### [TEXT SEGMENT]
::::::::

Wharton@Work

July 2025 | 

High Stakes, High Reward: Lead in a PE-Backed Firm

High Stakes, High Reward: Lead in a PE-Backed Firm

Private equity has pulled off one of the most significant — and least understood — power shifts in corporate America. Twenty years ago, PE firms backed a few thousand U.S. companies. Today, they own more than 11,500 businesses, employing more than 13 million workers, according to the American Investment Council — more than triple the number of public companies. This isn't just a financial play. It’s a structural overhaul of how companies are owned, led, and measured, and it’s creating new opportunities for executives willing to lead under pressure, deliver results fast, and think like investors.

For executives considering a role in a PE-backed firm, the decision can be career-defining. But it’s not for the faint of heart. Success requires a different kind of leadership — one that blends operational savvy with financial fluency, urgency with discipline, and strategy with investor insight.

“Executives in PE-backed companies don’t just manage businesses — they manage capital structures,” says Bilge Yilmaz, Wharton Private Equity Professor and academic director of Wharton’s Harris Family Alternative Investments Program. “When you’re operating under 5 to 6x leverage, the room for error disappears. You have to think like a CFO even if you’re running a business unit. That means understanding covenants, liquidity constraints, and the discipline required to deliver both operational results and financial compliance.”

From Employee to Owner

When you step into a PE-backed role, you’re not just getting a new title — you’re getting a stake in the outcome. Most executives in these roles receive equity that could become highly valuable if the company performs well and hits its exit target. That alignment is powerful. It creates a shift from employee mindset to ownership mindset — where every dollar spent is weighed against its impact on long-term enterprise value.

Owners operate differently. They prioritize outcomes over activity, make intentional decisions about where to invest time and capital, and understand the difference between “nice to have” and “moves the needle.”

“In a PE-backed company, leaders think through every expenditure in terms of return on investment,” says Yilmaz. “It’s not about cutting costs for the sake of it — it’s about making sure every dollar contributes to value creation.”

This shift doesn’t stem from motivational speeches or stock option brochures. It comes from genuine financial alignment and the daily accountability that defines PE culture.

Cash Is King — and Debt Sets the Rules

Unlike most public companies, PE-backed firms often carry substantial leverage — sometimes 5 to 6 times EBITDA. The logic is simple: by using borrowed money to finance acquisitions, PE firms amplify their return on equity. But for management teams, that leverage comes with pressure.

“When you’re operating with that level of debt, the room for error disappears,” says Yilmaz. “Miss a quarterly forecast, and you’re not just disappointing investors — you might breach a covenant or trigger a credit review.”

This level of financial constraint changes how decisions get made. It’s not just about what’s a good idea — it’s about what drives cash flow, reduces risk, or positions the company for a favorable refinancing. Capital budgeting becomes more rigorous. Vendor terms are negotiated more aggressively. Projects that don’t yield near-term results may be deferred or shelved altogether.

::::::::

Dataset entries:
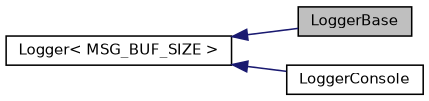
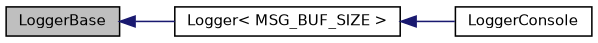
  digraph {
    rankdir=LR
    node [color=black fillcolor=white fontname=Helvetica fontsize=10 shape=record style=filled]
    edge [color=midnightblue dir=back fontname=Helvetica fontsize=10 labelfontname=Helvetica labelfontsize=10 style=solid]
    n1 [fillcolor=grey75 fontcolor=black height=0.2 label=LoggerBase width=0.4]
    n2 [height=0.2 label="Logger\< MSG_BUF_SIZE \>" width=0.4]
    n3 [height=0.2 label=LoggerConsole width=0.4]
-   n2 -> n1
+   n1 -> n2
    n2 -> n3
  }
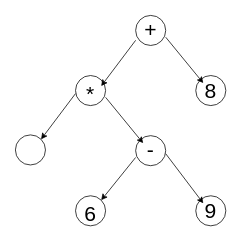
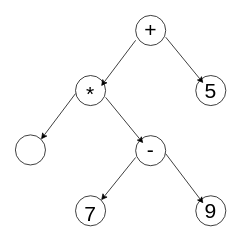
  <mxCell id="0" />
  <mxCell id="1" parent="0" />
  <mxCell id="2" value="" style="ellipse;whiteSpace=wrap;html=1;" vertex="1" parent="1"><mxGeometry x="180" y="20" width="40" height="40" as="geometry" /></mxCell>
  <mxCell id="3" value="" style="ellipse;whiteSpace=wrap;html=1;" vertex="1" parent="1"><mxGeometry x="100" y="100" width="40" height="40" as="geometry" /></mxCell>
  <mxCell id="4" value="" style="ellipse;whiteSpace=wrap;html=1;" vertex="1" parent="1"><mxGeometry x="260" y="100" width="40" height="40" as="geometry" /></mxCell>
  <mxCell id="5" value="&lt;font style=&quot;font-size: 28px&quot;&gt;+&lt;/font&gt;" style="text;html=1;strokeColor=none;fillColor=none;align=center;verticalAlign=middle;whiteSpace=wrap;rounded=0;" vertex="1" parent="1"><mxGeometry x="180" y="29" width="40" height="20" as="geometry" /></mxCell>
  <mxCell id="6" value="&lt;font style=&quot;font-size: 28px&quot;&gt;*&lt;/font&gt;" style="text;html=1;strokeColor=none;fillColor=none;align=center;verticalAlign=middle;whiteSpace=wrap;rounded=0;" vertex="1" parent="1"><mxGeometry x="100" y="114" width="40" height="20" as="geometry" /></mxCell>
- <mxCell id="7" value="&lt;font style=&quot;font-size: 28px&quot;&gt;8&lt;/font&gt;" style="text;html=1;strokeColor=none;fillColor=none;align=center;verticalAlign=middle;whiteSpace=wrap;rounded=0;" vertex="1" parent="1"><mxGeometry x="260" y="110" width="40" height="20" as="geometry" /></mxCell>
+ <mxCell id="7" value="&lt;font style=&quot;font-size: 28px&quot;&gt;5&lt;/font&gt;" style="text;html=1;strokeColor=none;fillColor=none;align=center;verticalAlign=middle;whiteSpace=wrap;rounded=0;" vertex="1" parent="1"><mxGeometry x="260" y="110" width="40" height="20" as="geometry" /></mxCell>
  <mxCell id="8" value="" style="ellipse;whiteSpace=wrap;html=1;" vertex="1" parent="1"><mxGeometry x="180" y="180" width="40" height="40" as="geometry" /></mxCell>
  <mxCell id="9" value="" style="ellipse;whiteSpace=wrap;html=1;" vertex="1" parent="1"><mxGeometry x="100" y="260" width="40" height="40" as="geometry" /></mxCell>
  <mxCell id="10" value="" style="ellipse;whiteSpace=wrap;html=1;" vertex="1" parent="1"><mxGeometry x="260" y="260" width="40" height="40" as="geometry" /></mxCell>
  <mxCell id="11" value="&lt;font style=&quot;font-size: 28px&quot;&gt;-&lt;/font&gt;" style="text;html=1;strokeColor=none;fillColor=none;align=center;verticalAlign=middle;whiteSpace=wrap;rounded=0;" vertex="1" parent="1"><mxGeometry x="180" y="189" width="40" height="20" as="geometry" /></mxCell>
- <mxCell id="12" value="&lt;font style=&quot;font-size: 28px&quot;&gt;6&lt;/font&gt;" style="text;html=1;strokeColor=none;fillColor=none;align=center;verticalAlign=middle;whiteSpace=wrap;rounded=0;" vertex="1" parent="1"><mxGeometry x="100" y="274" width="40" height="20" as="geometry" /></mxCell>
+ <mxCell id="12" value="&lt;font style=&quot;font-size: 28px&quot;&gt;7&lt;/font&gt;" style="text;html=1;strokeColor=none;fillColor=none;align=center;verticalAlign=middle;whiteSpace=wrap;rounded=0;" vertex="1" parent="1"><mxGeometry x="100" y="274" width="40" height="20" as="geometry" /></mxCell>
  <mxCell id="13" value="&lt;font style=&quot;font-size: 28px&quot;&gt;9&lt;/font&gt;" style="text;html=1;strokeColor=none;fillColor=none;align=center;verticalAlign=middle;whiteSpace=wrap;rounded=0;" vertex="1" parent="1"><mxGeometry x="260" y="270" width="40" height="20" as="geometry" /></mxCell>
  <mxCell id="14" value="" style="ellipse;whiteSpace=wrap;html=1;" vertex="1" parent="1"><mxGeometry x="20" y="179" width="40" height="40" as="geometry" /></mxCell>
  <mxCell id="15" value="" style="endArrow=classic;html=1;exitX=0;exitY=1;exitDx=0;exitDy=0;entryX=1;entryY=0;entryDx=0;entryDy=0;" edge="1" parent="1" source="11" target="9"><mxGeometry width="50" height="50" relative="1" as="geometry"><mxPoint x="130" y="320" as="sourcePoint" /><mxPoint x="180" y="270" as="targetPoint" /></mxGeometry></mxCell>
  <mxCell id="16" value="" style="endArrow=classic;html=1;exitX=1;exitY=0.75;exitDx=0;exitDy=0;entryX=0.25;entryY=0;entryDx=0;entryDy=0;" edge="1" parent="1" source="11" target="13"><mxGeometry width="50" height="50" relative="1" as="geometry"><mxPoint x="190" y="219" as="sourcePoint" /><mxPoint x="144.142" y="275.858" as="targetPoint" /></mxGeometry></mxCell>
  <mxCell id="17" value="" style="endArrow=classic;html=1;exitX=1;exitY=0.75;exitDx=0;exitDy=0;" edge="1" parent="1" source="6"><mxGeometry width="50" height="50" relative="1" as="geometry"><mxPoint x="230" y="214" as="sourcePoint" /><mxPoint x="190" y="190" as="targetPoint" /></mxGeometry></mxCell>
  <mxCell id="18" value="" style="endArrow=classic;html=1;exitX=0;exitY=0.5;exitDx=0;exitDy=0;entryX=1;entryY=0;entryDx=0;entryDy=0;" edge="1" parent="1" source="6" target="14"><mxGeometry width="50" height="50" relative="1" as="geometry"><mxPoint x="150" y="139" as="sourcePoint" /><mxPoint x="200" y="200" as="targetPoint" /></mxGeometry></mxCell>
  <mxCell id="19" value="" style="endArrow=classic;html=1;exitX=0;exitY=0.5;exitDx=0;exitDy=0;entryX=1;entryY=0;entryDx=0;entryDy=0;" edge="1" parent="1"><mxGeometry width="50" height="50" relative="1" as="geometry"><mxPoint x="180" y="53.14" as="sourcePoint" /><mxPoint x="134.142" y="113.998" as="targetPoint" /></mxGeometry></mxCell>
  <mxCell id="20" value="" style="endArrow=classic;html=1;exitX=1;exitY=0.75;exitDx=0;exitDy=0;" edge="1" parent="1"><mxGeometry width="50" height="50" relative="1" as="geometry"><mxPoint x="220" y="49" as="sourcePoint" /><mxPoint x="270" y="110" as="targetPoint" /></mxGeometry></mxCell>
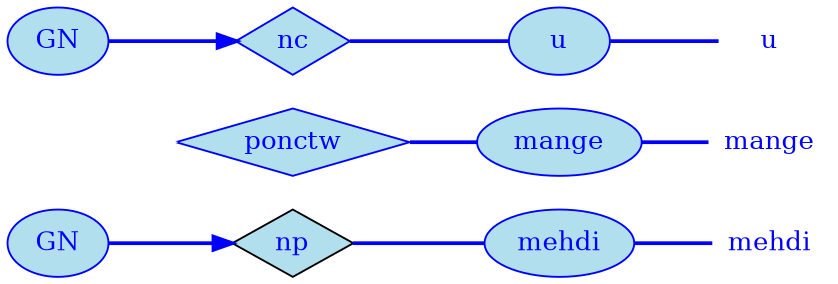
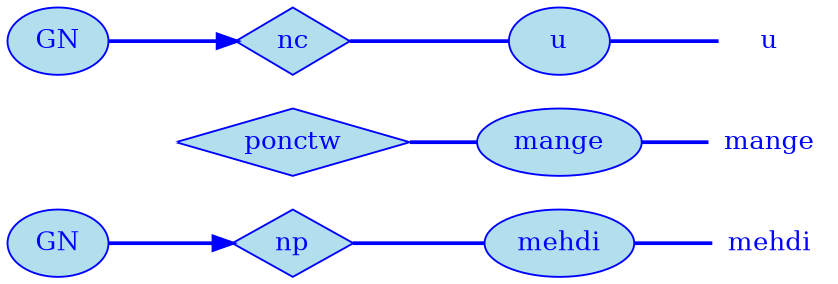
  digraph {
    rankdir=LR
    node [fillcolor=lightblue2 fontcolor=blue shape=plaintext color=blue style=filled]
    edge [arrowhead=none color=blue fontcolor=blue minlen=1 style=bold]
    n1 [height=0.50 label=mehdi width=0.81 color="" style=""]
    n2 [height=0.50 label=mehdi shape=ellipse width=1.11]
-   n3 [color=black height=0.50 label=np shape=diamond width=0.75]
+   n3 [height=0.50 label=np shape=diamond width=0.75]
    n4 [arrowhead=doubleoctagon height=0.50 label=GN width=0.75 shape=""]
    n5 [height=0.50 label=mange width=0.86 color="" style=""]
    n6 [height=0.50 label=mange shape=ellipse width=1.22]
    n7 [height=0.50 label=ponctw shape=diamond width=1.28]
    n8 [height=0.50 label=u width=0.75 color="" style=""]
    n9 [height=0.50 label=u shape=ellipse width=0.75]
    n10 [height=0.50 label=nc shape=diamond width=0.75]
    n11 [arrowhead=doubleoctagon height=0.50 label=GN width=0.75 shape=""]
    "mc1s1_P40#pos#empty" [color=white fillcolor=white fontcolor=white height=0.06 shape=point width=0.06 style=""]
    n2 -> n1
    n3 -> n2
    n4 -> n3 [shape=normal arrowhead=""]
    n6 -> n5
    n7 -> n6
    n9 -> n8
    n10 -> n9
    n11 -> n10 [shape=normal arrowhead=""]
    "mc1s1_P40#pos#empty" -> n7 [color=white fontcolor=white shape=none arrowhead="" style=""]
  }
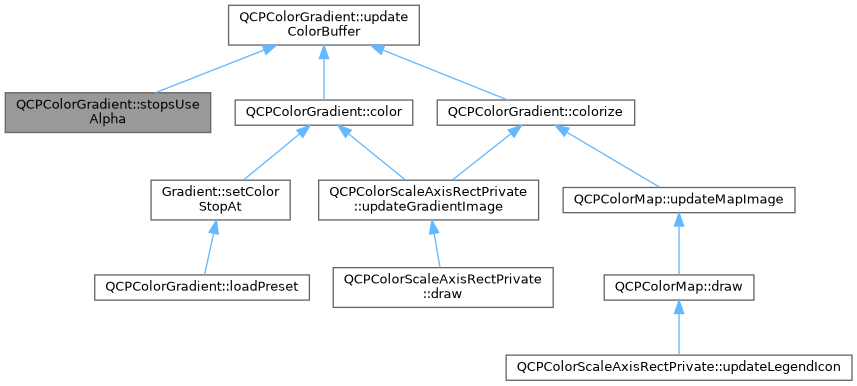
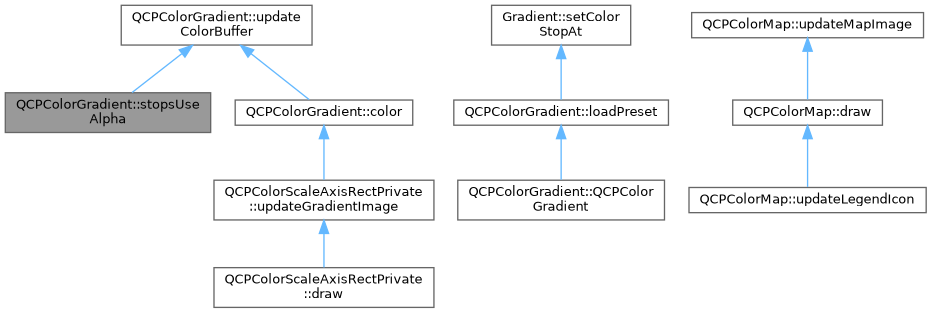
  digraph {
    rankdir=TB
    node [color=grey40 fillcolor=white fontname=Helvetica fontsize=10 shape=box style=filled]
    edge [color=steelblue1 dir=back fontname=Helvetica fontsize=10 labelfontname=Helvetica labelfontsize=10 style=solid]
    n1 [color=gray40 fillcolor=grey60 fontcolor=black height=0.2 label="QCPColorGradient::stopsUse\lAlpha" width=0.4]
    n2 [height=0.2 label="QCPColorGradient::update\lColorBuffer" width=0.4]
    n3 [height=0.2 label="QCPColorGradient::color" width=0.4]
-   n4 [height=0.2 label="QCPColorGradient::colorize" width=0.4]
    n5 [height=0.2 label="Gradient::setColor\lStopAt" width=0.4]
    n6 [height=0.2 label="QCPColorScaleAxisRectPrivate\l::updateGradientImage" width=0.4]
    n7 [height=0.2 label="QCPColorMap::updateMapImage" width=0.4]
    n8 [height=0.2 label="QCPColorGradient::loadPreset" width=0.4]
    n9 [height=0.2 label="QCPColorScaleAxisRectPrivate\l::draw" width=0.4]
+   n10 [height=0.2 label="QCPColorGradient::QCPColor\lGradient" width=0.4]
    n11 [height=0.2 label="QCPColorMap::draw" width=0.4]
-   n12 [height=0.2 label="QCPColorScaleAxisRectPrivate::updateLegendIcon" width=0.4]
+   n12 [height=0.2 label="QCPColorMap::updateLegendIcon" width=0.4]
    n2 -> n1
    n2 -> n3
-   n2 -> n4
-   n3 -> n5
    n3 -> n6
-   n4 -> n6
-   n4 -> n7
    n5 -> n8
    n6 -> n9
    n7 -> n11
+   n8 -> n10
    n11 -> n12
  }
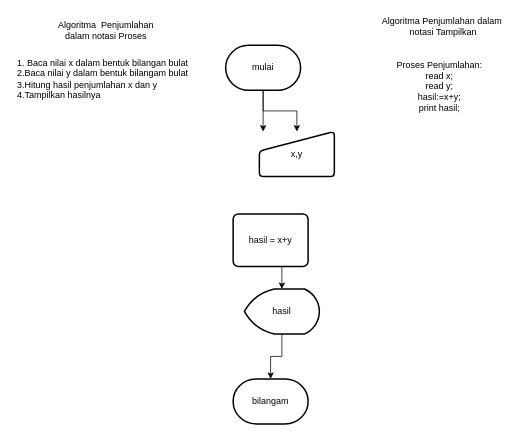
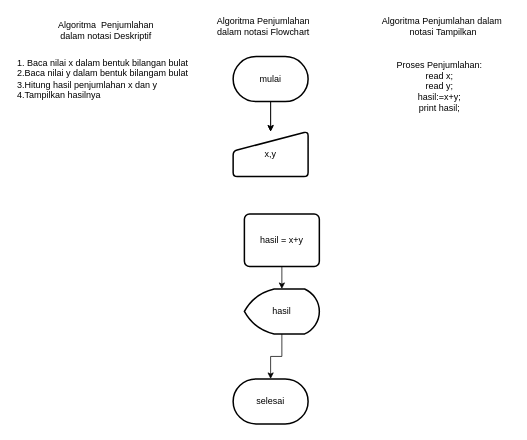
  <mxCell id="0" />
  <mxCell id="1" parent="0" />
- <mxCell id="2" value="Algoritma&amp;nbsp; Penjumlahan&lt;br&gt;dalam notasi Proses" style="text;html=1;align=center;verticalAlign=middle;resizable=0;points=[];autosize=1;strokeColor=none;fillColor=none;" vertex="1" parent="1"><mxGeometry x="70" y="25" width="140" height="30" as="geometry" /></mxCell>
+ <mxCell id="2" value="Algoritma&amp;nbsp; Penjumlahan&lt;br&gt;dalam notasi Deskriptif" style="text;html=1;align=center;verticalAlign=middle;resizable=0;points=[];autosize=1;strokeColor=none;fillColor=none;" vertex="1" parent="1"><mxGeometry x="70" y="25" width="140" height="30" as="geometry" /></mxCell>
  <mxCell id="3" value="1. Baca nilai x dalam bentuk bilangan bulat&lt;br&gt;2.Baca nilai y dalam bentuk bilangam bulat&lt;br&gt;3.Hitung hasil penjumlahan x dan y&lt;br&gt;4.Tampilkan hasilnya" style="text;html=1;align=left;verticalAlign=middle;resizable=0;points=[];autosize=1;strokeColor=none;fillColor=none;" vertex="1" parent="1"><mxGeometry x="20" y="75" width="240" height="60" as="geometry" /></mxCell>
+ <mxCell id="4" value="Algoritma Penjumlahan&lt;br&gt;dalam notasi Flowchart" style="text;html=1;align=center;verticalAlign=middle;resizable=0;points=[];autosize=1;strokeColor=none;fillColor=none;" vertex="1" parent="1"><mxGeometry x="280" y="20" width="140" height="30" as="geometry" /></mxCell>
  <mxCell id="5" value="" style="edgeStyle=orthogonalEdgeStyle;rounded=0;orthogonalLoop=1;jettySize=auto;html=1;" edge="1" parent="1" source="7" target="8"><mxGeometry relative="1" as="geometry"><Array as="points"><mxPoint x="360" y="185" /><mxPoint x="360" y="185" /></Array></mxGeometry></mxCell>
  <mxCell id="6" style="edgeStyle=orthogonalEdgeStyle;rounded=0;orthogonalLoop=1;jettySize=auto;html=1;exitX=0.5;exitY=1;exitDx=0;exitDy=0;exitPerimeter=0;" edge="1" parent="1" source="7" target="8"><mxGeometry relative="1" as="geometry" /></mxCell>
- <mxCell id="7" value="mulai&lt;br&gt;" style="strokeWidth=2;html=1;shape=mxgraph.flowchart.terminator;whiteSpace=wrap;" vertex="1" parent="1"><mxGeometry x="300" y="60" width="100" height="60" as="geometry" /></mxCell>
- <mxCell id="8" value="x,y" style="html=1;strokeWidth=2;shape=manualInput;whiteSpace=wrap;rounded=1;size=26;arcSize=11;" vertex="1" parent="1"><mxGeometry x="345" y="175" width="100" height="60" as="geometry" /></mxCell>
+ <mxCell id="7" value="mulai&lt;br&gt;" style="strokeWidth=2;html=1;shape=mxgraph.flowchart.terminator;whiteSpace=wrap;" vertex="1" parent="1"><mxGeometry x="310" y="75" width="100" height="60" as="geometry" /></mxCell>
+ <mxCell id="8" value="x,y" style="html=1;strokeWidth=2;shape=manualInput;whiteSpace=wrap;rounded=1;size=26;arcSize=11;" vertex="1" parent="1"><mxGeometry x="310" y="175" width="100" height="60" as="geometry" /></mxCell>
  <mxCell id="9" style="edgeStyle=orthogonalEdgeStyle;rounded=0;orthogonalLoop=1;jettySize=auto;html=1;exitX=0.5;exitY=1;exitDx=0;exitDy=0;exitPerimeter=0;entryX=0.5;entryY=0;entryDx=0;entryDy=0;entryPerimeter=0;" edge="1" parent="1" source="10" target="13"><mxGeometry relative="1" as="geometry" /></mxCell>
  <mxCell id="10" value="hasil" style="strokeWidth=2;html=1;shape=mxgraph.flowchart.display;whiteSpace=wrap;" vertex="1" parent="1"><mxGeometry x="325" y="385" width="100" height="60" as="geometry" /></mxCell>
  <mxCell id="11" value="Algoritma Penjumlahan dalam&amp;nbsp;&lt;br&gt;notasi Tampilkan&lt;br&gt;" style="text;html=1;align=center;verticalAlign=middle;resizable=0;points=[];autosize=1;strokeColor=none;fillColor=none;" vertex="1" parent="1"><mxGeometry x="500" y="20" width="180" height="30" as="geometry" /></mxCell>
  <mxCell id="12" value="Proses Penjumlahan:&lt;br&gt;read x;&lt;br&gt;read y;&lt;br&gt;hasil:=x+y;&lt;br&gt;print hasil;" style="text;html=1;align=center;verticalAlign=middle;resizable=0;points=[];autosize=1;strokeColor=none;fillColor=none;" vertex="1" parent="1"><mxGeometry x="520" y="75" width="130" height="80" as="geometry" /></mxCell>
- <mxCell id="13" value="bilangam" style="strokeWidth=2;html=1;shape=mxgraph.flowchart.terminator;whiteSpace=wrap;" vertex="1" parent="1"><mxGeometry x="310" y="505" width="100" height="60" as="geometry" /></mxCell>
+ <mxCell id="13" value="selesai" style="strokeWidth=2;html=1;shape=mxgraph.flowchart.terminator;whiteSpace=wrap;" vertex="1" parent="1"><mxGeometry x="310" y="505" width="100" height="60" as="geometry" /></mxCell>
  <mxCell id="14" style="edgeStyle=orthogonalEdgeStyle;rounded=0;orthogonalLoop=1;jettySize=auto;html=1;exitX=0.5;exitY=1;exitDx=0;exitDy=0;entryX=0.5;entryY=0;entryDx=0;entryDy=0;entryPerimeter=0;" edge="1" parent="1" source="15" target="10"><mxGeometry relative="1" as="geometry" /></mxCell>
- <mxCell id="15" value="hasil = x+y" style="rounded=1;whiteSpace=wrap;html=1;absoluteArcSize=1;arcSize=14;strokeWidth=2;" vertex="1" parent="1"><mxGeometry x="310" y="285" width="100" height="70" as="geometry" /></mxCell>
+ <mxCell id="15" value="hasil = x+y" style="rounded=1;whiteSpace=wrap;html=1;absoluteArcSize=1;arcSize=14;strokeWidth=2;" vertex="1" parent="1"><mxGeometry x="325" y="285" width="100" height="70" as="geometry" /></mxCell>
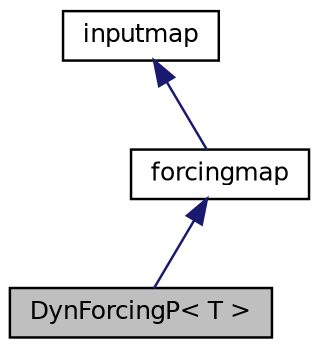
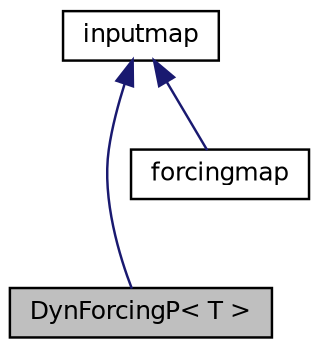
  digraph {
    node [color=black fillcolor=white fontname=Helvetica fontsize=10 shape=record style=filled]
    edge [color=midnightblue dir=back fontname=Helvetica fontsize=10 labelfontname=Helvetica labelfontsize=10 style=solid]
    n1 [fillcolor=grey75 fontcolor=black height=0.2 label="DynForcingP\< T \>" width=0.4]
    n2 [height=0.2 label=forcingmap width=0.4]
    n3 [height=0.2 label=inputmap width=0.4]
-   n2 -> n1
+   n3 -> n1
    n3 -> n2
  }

::::::::

### [SET TASK]
According to the article above on leading a PE-backed firm, how many businesses do private equity firms own today?

### [RESPONSE]
More than 11,500 businesses.